Avustralya’da kuraklık hüküm sürerken pek çok bölgede de günlerdir orman yangınları devam ediyor. Ülkede şimdi de sel felaketi yaşanıyor. Bugüne kadar Konya’nın iki katı arazi içerisinde barındırdığı vahşi yaşamla beraber yandı, yok oldu. Onlarca insan yaşamını yitirdi, binlerce insan evsiz kaldı.

Ülke yangın felaketiyle cebelleşirken hükümet, kuraklığın sebebini ve çözümünü şıp diye buluverdi.

Sebep; sayıları on bini bulan ve çok su tüketen yabani develer, çözüm ise yabani develerin itlafı.

Develer çok su içiyorlar. Kuraklığa sebep oluyorlar. Allah Allah…

Aklı evvel zevat, ilginç ve barbarca bir karar alarak on bin yabani devenin “çok su içtikleri” gerekçesiyle itlaf edilmelerine karar verdi. Hükümet, develerin kesilerek fakir Afrika ülkelerine gönderilmesi tekliflerine de kulak asmadı. Kararı da hemen uygulamaya koydular ve ilk etapta beş bin civarında deveyi vurarak öldürdüler.

Gerçi bu Avustralya hükümetinin ilk yabani hayat katliamı değil. Sicilleri bayağı bozuk. Avustralya hükümeti 2015 yılında aldığı kararla, 2020 yılına kadar iki milyon kedinin itlafı ile ilgili bir süreç başlattığını duyurdu. Yine 2017 yılında Kakadu Doğal Parkı'nda yirmi dört günlük bir süreçte altı bin yabani at, bufalo ve eşek, helikopterlerden açılan ateşle öldürüldü.

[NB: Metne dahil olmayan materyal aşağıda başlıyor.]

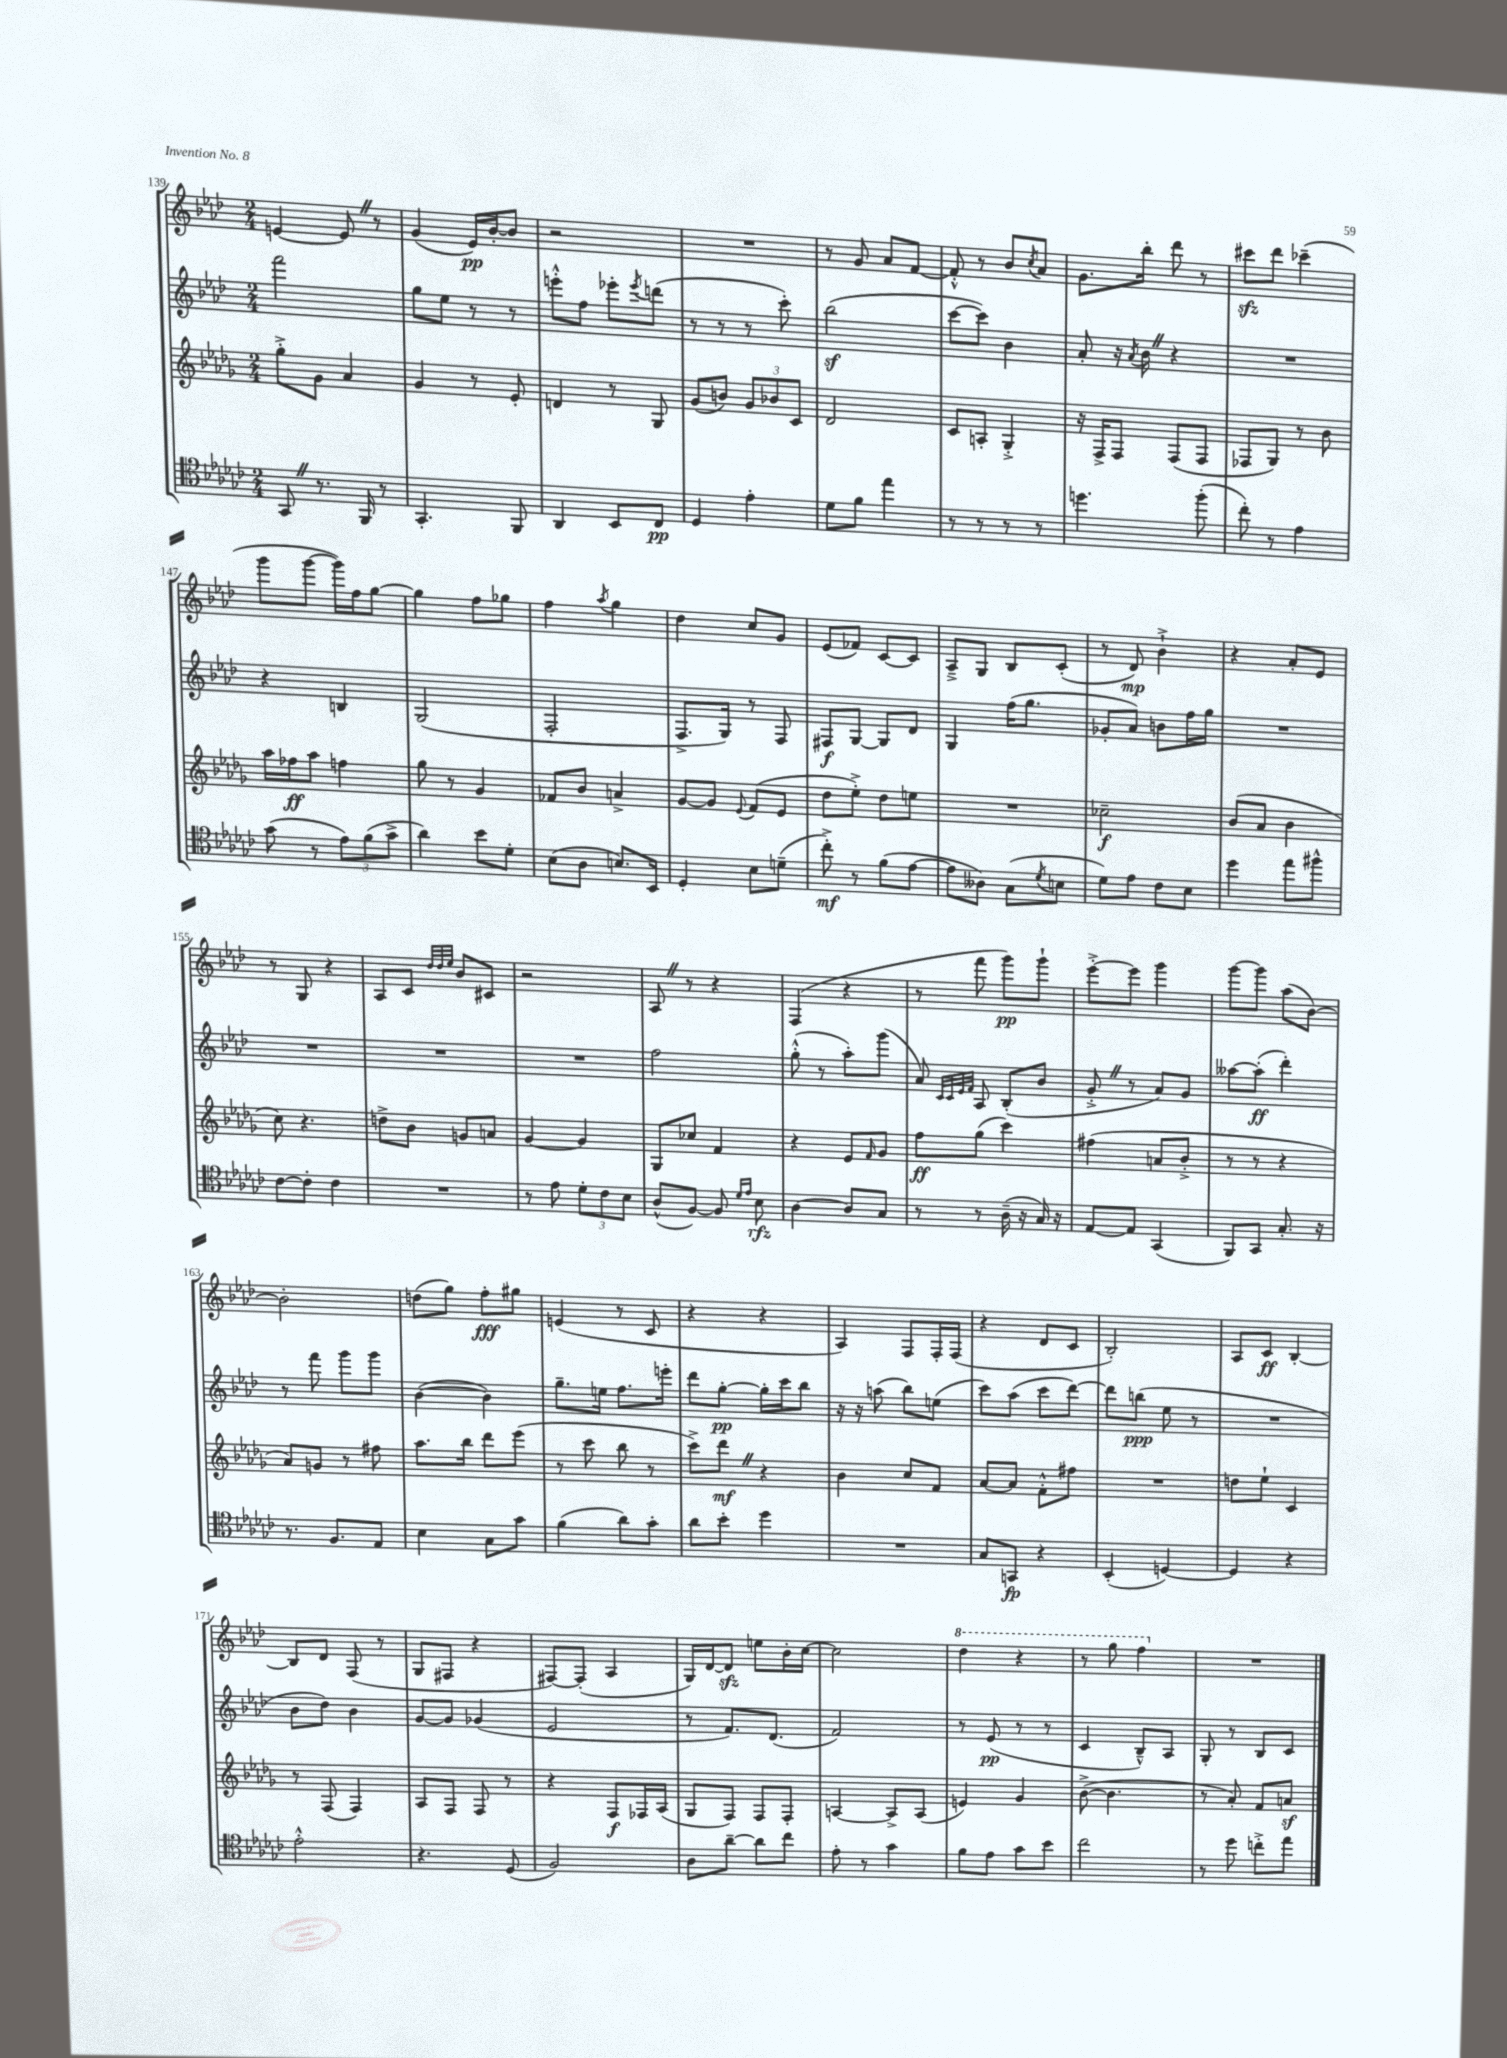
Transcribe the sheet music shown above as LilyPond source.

<<
\new StaffGroup <<
\new Staff = "s0" {
    \clef treble \key aes \major \numericTimeSignature \time 2/4
    e'4~ e'8 \once \override BreathingSign.text = \markup { \musicglyph "scripts.caesura.straight" } \breathe r8 |
    g'4( ees'16\pp) bes'16~-. bes'8 |
    r2 |
    R2 |
    r8 g'8 aes'8 f'8~ |
    f'8-.-^ r8 bes'8 \acciaccatura { c''8 } aes'8 |
    g'8. bes''16-. des'''8 r8 |
    cis'''8\sfz des'''8 ces'''4--( |
    g'''8 g'''8~ g'''16) f''16 g''8~ |
    g''4 f''8 ges''8 |
    f''4 \acciaccatura { aes''8 } g''4 |
    des''4 c''8 g'8 |
    ees'8( fes'8) c'8~ c'8 |
    aes8---> g8 bes8 c'8-.( |
    r8 des'8\mp) bes'4-!-> |
    r4 aes'8-. ees'8 |
    r8 g8 r4 |
    aes8 c'8 \grace { des''32 des''32 ees''32 } bes'8 cis'8 |
    r2 |
    aes8 \once \override BreathingSign.text = \markup { \musicglyph "scripts.caesura.straight" } \breathe r8 r4 |
    f4( r4 |
    r8 f'''8 g'''8\pp) g'''8-! |
    ees'''8~-.-> ees'''8 g'''4 |
    g'''8~ g'''8 aes''8( bes'8~) |
    bes'2-. |
    d''8( g''8) f''8-.\fff gis''8 |
    e'4( r8 c'8 |
    r4 r4 |
    aes4) f8 f16-. f16( |
    r4 des'8 c'8 |
    bes2-.) |
    aes8 c'8\ff bes4~-. |
    bes8 des'8 f8( r8 |
    g8 fis8 r4 |
    fis8~) fis8-.( aes4 |
    g16) des'16~ des'8\sfz e''8 bes'16-. c''16~ |
    c''2 |
    \ottava #1 des'''4 r4 |
    r8 g'''8 f'''4 \ottava #0 |
    R2 \bar "|." |
}
\new Staff = "s1" {
    \clef treble \key aes \major \numericTimeSignature \time 2/4
    f'''2 |
    g''8 ees''8 r8 r8 |
    e'''8-.-^ f''8 ees'''8-. \acciaccatura { ees'''8 } d'''8( |
    r8 r8 r8 c'''8-.) |
    bes''2\sf( |
    c'''8~ c'''8) bes'4 |
    aes'8-. r16 \acciaccatura { aes'8 } bes'16 \once \override BreathingSign.text = \markup { \musicglyph "scripts.caesura.straight" } \breathe r4 |
    R2 |
    r4 b4 |
    g2( |
    f2-. |
    f8.-> g16) r8 f8 |
    fis8\f g8~ g8 des'8 |
    g4 f''16( g''8. |
    ges'8-. aes'8) b'8 f''16 g''16 |
    R2 |
    R2 |
    R2 |
    R2 |
    f''2 |
    g''8-.-^( r8 aes''8-.) g'''8( |
    aes'8) \grace { c'32 c'32 ees'32 f'32 } aes8 bes8-.( bes'8 |
    g'8-.-> \once \override BreathingSign.text = \markup { \musicglyph "scripts.caesura.straight" } \breathe r8 aes'8) g'8 |
    aeses''8~ aeses''8-.\ff( des'''4-.) |
    r8 f'''8 g'''8 g'''8 |
    bes'4~( bes'4) |
    g''8.-- e''16 f''8. e'''16-. |
    des'''8 g''8~-.\pp g''16-. c'''16 bes''8 |
    r16 r16 a''8( bes''8) e''8( |
    c'''8) aes''8( c'''8 des'''8~) |
    des'''8 b''8\ppp( ees''8 r8 |
    R2 |
    bes'8 des''8) bes'4 |
    g'8~ g'8 ges'4( |
    ees'2 |
    r8 f'8.) des'8.( |
    f'2) |
    r8 ees'8\pp( r8 r8 |
    c'4 bes8---^) aes8 |
    g8-. r8 bes8 c'8 \bar "|." |
}
\new Staff = "s2" {
    \clef treble \key des \major \numericTimeSignature \time 2/4
    ges''8-.-> ges'8 aes'4 |
    ges'4 r8 ees'8-. |
    d'4 r8 ges8 |
    ges'8( b'8) \tuplet 3/2 { ges'8 bes'8 c'8 } |
    des'2 |
    c'8 a8-. ges4-.-> |
    r16 f16-> f8 f8( f8 |
    fes8 ges8) r8 bes'8 |
    aes''16 fes''16\ff aes''8 f''4 |
    ges''8 r8 ges'4 |
    fes'8 bes'8 a'4-> |
    ges'8~ ges'8 \appoggiatura { ees'8 } f'8( ees'8 |
    des''8 ees''8-.->) des''8 e''8 |
    R2 |
    ces''2--\f |
    bes'8( aes'8 bes'4 |
    c''8) r4. |
    d''8-> bes'8 g'8 a'8 |
    ges'4~ ges'4 |
    ges8 ces''8 f'4 |
    r4 ees'8 \grace { f'16 } ges'8 |
    f''8\ff ges''8( c'''4) |
    fis''4( a'8 bes'8-.-> |
    r8 r8 r4 |
    aes'8) g'8 r8 fis''8 |
    aes''8. bes''16 des'''8 ees'''8( |
    r8 c'''8 bes''8 r8 |
    c'''8->) des'''8\mf \once \override BreathingSign.text = \markup { \musicglyph "scripts.caesura.straight" } \breathe r4 |
    bes'4 c''8 f'8 |
    aes'8~ aes'8 f'8-.-^ fis''8 |
    R2 |
    d''8 ees''8-! c'4 |
    r8 f8( f4) |
    aes8 f8 f8 r8 |
    r4 f8\f fes16 aes16( |
    ges8 f8) f8 f8-. |
    a4~ a8-> a8( |
    e'4) ges'4 |
    bes'8~->( bes'4. |
    r8 aes'8-.) f'8 a'8\sf \bar "|." |
}
\new Staff = "s3" {
    \clef tenor \key ges \major \numericTimeSignature \time 2/4
    ges,8 \once \override BreathingSign.text = \markup { \musicglyph "scripts.caesura.straight" } \breathe r8. f,16 r8 |
    ges,4.-. f,8 |
    aes,4 bes,8 ces8\pp |
    des4 ees'4-. |
    des'8 f'8 ees''4 |
    r8 r8 r8 r8 |
    d''4. f''8-.( |
    ces''8-.) r8 ees'4 |
    ges'8( r8 \tuplet 3/2 { ees'8) f'8( ges'8-> } |
    aes'4) bes'8 des'8-. |
    bes8( aes8 b8.) bes,16 |
    des4-. bes8 d'8--( |
    ces''8-.->\mf) r8 f'8( ees'8~ |
    ees'8 aeses8) ges8( \acciaccatura { des'8 } b8 |
    des'8) ees'8 ces'8 bes8 |
    des''4 ees''8 fis''8-^ |
    ces'8~ ces'8-. ces'4 |
    R2 |
    r8 ees'8 \tuplet 3/2 { des'8-. ces'8 bes8 } |
    aes8-^( f8~) f8 \grace { des'16 ees'16 } bes8\rfz |
    aes4~ aes8 ges8 |
    r8 r8 aes16--( r16 ges16) r16 |
    ees8~ ees8 ges,4( |
    f,8) ges,8 ges8.-. r16 |
    r8. f8. ees8 |
    bes4 ges8 ges'8 |
    f'4( aes'8) ges'8-. |
    aes'8 bes'8-. des''4 |
    R2 |
    ges8 g,8\fp r4 |
    bes,4-.( d4~) |
    d4 r4 |
    ees'2-.-^ |
    r4. des8( |
    f2) |
    aes8 aes'8~-- aes'8 ces''8 |
    ees'8-. r8 ges'4 |
    f'8 ees'8 ges'8 bes'8 |
    ces''2 |
    r8 des''8 c''8-.-> ees''8 \bar "|." |
}
>>
>>
\layout { \context { \Score currentBarNumber = #139 } }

Bergama’da, Doğu Karadeniz’de, Kazdağları’nda ortaya çıkan,Üçüncü köprü, yeni havalimanı, Kanal İstanbul “doğayı katledecek, doğal yaşamı yok edecek” diye yaygara kopartan, sahte gözyaşları döken dış odaklı yapıların yerli uzantıları, doğaseverlerin, hayvansever örgütlerin, çevreci örgütlerin neden gıkları dahi çıkmıyor?

Uluslararası çevreci örgütler neden ses çıkarmıyor? Bir Grenpeace vardı onlar niye karşı çıkmıyor? Mevzu bir İngiltere kolonisi olan Avustralya olunca durum değişiyor haliyle.

İki binin üzerinde otelin ve bir milyon iki yüz bin evin yüzme havuzunun olduğu Avustralya'da hükümet, “çok su içiyor” diye binlerce deveyi katlediyor.

Ülkede bin sekiz yüz civarında golf sahası var ve çimenlerin yeşil kalması için milyonlarca ton su kullananlar “çok su içiyor” diye binlerce deveyi katlediyor.

Gerekçeye bakın; “Ülkede kuraklık yaşanıyor, develer çok su tüketiyor.” Tövbe estağfirullah tövbe.

Allahu Teala Hud Suresi, 64. Ayetinde mealen "Ey kavmim, size işte bir ayet olarak Allah'ın devesi; onu serbest bırakın, Allah'ın arzında yesin. Ona kötülük (vermek) niyetiyle dokunmayın. Yoksa sizi yakın bir azap sarıverir." buyurmaktadır.

Çok su içtikleri gerekçesi ile binlerce deveyi katleden Avustralya yüz yılda bir görülen bir felaketle karşı karşıya kaldı.

Felaketin sebebi ise bitecek dedikleri su. Yani sel felaketi.

Susuz kalma korkusu ile binlerce hayvanı vahşice katleden Avustralya halkı, kanımca Allah'ın gazabına uğradı. Adeta develerin intikamının alındığı ülke, korktukları su yüzünden yüzyılda bir görülen sel felaketi ile karşı karşıya kaldı...

Yüz yılın en büyük sel felaketi…

İlâhi adalet bu olsa gerek. Alın size su!